→ ACTIVITY
Repeat the data below exactly, with every entry included.

═════ INPUT DATA ═════

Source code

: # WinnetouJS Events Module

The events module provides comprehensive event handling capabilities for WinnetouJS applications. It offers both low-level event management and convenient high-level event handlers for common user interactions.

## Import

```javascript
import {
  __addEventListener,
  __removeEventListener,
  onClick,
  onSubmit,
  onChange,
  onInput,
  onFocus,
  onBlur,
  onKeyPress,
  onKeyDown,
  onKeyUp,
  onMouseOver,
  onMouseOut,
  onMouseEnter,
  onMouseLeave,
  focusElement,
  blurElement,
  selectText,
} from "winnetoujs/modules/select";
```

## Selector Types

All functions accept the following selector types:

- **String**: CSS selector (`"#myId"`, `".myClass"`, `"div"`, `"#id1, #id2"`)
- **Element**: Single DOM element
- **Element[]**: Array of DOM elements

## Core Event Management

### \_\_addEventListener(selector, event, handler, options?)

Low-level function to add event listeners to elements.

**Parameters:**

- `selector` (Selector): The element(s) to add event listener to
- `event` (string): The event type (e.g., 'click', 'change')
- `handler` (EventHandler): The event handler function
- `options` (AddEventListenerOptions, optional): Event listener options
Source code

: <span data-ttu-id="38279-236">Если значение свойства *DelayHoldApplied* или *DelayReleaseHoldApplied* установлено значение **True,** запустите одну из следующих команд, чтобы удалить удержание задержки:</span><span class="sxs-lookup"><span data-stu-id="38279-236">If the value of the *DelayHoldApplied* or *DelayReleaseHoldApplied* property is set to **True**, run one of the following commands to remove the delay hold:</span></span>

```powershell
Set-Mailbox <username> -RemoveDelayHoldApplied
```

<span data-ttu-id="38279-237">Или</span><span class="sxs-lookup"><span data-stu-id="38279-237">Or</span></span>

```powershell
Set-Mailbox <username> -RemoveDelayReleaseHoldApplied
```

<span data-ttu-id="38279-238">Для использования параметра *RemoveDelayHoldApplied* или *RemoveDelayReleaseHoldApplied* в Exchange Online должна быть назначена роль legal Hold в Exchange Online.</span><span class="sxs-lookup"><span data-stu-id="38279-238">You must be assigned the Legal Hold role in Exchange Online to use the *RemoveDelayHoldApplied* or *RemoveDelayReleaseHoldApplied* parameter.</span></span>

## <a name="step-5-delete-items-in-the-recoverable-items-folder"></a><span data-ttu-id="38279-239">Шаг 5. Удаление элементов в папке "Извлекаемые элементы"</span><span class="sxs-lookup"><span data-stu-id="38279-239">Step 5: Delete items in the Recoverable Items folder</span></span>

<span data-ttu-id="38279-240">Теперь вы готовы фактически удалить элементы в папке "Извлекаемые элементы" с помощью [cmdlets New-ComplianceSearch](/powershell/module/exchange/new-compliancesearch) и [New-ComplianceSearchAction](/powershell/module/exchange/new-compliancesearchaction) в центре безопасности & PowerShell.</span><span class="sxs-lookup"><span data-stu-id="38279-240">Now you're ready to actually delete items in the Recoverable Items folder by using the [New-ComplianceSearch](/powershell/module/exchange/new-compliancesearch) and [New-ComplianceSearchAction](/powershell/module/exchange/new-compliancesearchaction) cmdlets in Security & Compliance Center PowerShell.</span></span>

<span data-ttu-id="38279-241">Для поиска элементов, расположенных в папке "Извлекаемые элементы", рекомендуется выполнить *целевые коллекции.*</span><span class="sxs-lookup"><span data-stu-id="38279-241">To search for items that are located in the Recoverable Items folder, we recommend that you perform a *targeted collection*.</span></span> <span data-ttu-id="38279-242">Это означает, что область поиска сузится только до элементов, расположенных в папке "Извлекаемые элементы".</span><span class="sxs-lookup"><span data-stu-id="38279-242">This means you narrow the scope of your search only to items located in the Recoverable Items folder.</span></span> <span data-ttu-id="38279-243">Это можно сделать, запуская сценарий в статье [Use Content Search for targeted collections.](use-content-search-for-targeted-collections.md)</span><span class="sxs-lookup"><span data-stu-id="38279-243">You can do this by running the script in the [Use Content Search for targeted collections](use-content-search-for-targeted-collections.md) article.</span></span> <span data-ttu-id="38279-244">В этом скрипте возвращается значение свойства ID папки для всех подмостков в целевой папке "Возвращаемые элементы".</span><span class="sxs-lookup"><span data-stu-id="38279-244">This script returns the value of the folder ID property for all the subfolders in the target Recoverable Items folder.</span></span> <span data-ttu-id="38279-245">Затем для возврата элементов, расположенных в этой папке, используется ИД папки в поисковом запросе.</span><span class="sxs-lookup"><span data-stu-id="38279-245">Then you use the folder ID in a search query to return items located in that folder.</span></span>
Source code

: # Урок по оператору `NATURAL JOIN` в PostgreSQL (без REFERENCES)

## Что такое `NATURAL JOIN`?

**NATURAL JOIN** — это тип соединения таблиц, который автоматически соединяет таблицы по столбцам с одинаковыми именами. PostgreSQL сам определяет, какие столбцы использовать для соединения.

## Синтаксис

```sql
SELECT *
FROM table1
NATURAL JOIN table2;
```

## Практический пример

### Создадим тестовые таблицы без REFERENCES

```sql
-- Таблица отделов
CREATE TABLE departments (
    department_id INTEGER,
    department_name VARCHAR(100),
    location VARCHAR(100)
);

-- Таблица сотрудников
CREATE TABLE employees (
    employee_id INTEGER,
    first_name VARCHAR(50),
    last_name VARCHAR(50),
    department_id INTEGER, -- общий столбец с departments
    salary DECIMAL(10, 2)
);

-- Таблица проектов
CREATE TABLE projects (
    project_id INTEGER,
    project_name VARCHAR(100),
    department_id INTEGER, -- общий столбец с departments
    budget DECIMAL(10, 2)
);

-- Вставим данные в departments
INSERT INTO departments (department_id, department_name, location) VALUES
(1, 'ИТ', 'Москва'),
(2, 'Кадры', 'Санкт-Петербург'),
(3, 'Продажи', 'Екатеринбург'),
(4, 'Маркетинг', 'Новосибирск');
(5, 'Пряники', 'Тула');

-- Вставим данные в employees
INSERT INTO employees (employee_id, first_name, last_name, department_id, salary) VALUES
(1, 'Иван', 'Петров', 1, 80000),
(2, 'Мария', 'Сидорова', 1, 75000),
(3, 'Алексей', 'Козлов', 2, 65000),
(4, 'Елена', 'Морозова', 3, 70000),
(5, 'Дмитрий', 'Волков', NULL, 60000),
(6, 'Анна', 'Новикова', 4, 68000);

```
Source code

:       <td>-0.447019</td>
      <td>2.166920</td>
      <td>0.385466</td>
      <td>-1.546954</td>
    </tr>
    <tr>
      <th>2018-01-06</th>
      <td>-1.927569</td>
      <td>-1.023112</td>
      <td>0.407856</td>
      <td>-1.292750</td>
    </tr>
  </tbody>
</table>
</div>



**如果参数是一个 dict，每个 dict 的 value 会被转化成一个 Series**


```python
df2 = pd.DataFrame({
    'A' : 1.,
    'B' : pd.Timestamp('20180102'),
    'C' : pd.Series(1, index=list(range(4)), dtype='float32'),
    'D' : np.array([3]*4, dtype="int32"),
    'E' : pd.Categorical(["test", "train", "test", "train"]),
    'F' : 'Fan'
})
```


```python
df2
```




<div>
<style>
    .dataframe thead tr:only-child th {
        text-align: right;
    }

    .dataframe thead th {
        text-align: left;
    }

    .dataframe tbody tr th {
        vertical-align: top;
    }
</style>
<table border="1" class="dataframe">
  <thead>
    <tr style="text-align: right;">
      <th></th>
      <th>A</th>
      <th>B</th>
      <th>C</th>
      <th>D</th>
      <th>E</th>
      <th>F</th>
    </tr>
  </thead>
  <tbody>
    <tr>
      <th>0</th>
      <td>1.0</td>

═════

→ RESPONSE
Source code

: # WinnetouJS Events Module

The events module provides comprehensive event handling capabilities for WinnetouJS applications. It offers both low-level event management and convenient high-level event handlers for common user interactions.

## Import

```javascript
import {
  __addEventListener,
  __removeEventListener,
  onClick,
  onSubmit,
  onChange,
  onInput,
  onFocus,
  onBlur,
  onKeyPress,
  onKeyDown,
  onKeyUp,
  onMouseOver,
  onMouseOut,
  onMouseEnter,
  onMouseLeave,
  focusElement,
  blurElement,
  selectText,
} from "winnetoujs/modules/select";
```

## Selector Types

All functions accept the following selector types:

- **String**: CSS selector (`"#myId"`, `".myClass"`, `"div"`, `"#id1, #id2"`)
- **Element**: Single DOM element
- **Element[]**: Array of DOM elements

## Core Event Management

### \_\_addEventListener(selector, event, handler, options?)

Low-level function to add event listeners to elements.

**Parameters:**

- `selector` (Selector): The element(s) to add event listener to
- `event` (string): The event type (e.g., 'click', 'change')
- `handler` (EventHandler): The event handler function
- `options` (AddEventListenerOptions, optional): Event listener options
Source code

: <span data-ttu-id="38279-236">Если значение свойства *DelayHoldApplied* или *DelayReleaseHoldApplied* установлено значение **True,** запустите одну из следующих команд, чтобы удалить удержание задержки:</span><span class="sxs-lookup"><span data-stu-id="38279-236">If the value of the *DelayHoldApplied* or *DelayReleaseHoldApplied* property is set to **True**, run one of the following commands to remove the delay hold:</span></span>

```powershell
Set-Mailbox <username> -RemoveDelayHoldApplied
```

<span data-ttu-id="38279-237">Или</span><span class="sxs-lookup"><span data-stu-id="38279-237">Or</span></span>

```powershell
Set-Mailbox <username> -RemoveDelayReleaseHoldApplied
```

<span data-ttu-id="38279-238">Для использования параметра *RemoveDelayHoldApplied* или *RemoveDelayReleaseHoldApplied* в Exchange Online должна быть назначена роль legal Hold в Exchange Online.</span><span class="sxs-lookup"><span data-stu-id="38279-238">You must be assigned the Legal Hold role in Exchange Online to use the *RemoveDelayHoldApplied* or *RemoveDelayReleaseHoldApplied* parameter.</span></span>

## <a name="step-5-delete-items-in-the-recoverable-items-folder"></a><span data-ttu-id="38279-239">Шаг 5. Удаление элементов в папке "Извлекаемые элементы"</span><span class="sxs-lookup"><span data-stu-id="38279-239">Step 5: Delete items in the Recoverable Items folder</span></span>

<span data-ttu-id="38279-240">Теперь вы готовы фактически удалить элементы в папке "Извлекаемые элементы" с помощью [cmdlets New-ComplianceSearch](/powershell/module/exchange/new-compliancesearch) и [New-ComplianceSearchAction](/powershell/module/exchange/new-compliancesearchaction) в центре безопасности & PowerShell.</span><span class="sxs-lookup"><span data-stu-id="38279-240">Now you're ready to actually delete items in the Recoverable Items folder by using the [New-ComplianceSearch](/powershell/module/exchange/new-compliancesearch) and [New-ComplianceSearchAction](/powershell/module/exchange/new-compliancesearchaction) cmdlets in Security & Compliance Center PowerShell.</span></span>

<span data-ttu-id="38279-241">Для поиска элементов, расположенных в папке "Извлекаемые элементы", рекомендуется выполнить *целевые коллекции.*</span><span class="sxs-lookup"><span data-stu-id="38279-241">To search for items that are located in the Recoverable Items folder, we recommend that you perform a *targeted collection*.</span></span> <span data-ttu-id="38279-242">Это означает, что область поиска сузится только до элементов, расположенных в папке "Извлекаемые элементы".</span><span class="sxs-lookup"><span data-stu-id="38279-242">This means you narrow the scope of your search only to items located in the Recoverable Items folder.</span></span> <span data-ttu-id="38279-243">Это можно сделать, запуская сценарий в статье [Use Content Search for targeted collections.](use-content-search-for-targeted-collections.md)</span><span class="sxs-lookup"><span data-stu-id="38279-243">You can do this by running the script in the [Use Content Search for targeted collections](use-content-search-for-targeted-collections.md) article.</span></span> <span data-ttu-id="38279-244">В этом скрипте возвращается значение свойства ID папки для всех подмостков в целевой папке "Возвращаемые элементы".</span><span class="sxs-lookup"><span data-stu-id="38279-244">This script returns the value of the folder ID property for all the subfolders in the target Recoverable Items folder.</span></span> <span data-ttu-id="38279-245">Затем для возврата элементов, расположенных в этой папке, используется ИД папки в поисковом запросе.</span><span class="sxs-lookup"><span data-stu-id="38279-245">Then you use the folder ID in a search query to return items located in that folder.</span></span>
Source code

: # Урок по оператору `NATURAL JOIN` в PostgreSQL (без REFERENCES)

## Что такое `NATURAL JOIN`?

**NATURAL JOIN** — это тип соединения таблиц, который автоматически соединяет таблицы по столбцам с одинаковыми именами. PostgreSQL сам определяет, какие столбцы использовать для соединения.

## Синтаксис

```sql
SELECT *
FROM table1
NATURAL JOIN table2;
```

## Практический пример

### Создадим тестовые таблицы без REFERENCES

```sql
-- Таблица отделов
CREATE TABLE departments (
    department_id INTEGER,
    department_name VARCHAR(100),
    location VARCHAR(100)
);

-- Таблица сотрудников
CREATE TABLE employees (
    employee_id INTEGER,
    first_name VARCHAR(50),
    last_name VARCHAR(50),
    department_id INTEGER, -- общий столбец с departments
    salary DECIMAL(10, 2)
);

-- Таблица проектов
CREATE TABLE projects (
    project_id INTEGER,
    project_name VARCHAR(100),
    department_id INTEGER, -- общий столбец с departments
    budget DECIMAL(10, 2)
);

-- Вставим данные в departments
INSERT INTO departments (department_id, department_name, location) VALUES
(1, 'ИТ', 'Москва'),
(2, 'Кадры', 'Санкт-Петербург'),
(3, 'Продажи', 'Екатеринбург'),
(4, 'Маркетинг', 'Новосибирск');
(5, 'Пряники', 'Тула');

-- Вставим данные в employees
INSERT INTO employees (employee_id, first_name, last_name, department_id, salary) VALUES
(1, 'Иван', 'Петров', 1, 80000),
(2, 'Мария', 'Сидорова', 1, 75000),
(3, 'Алексей', 'Козлов', 2, 65000),
(4, 'Елена', 'Морозова', 3, 70000),
(5, 'Дмитрий', 'Волков', NULL, 60000),
(6, 'Анна', 'Новикова', 4, 68000);

```
Source code

:       <td>-0.447019</td>
      <td>2.166920</td>
      <td>0.385466</td>
      <td>-1.546954</td>
    </tr>
    <tr>
      <th>2018-01-06</th>
      <td>-1.927569</td>
      <td>-1.023112</td>
      <td>0.407856</td>
      <td>-1.292750</td>
    </tr>
  </tbody>
</table>
</div>



**如果参数是一个 dict，每个 dict 的 value 会被转化成一个 Series**


```python
df2 = pd.DataFrame({
    'A' : 1.,
    'B' : pd.Timestamp('20180102'),
    'C' : pd.Series(1, index=list(range(4)), dtype='float32'),
    'D' : np.array([3]*4, dtype="int32"),
    'E' : pd.Categorical(["test", "train", "test", "train"]),
    'F' : 'Fan'
})
```


```python
df2
```




<div>
<style>
    .dataframe thead tr:only-child th {
        text-align: right;
    }

    .dataframe thead th {
        text-align: left;
    }

    .dataframe tbody tr th {
        vertical-align: top;
    }
</style>
<table border="1" class="dataframe">
  <thead>
    <tr style="text-align: right;">
      <th></th>
      <th>A</th>
      <th>B</th>
      <th>C</th>
      <th>D</th>
      <th>E</th>
      <th>F</th>
    </tr>
  </thead>
  <tbody>
    <tr>
      <th>0</th>
      <td>1.0</td>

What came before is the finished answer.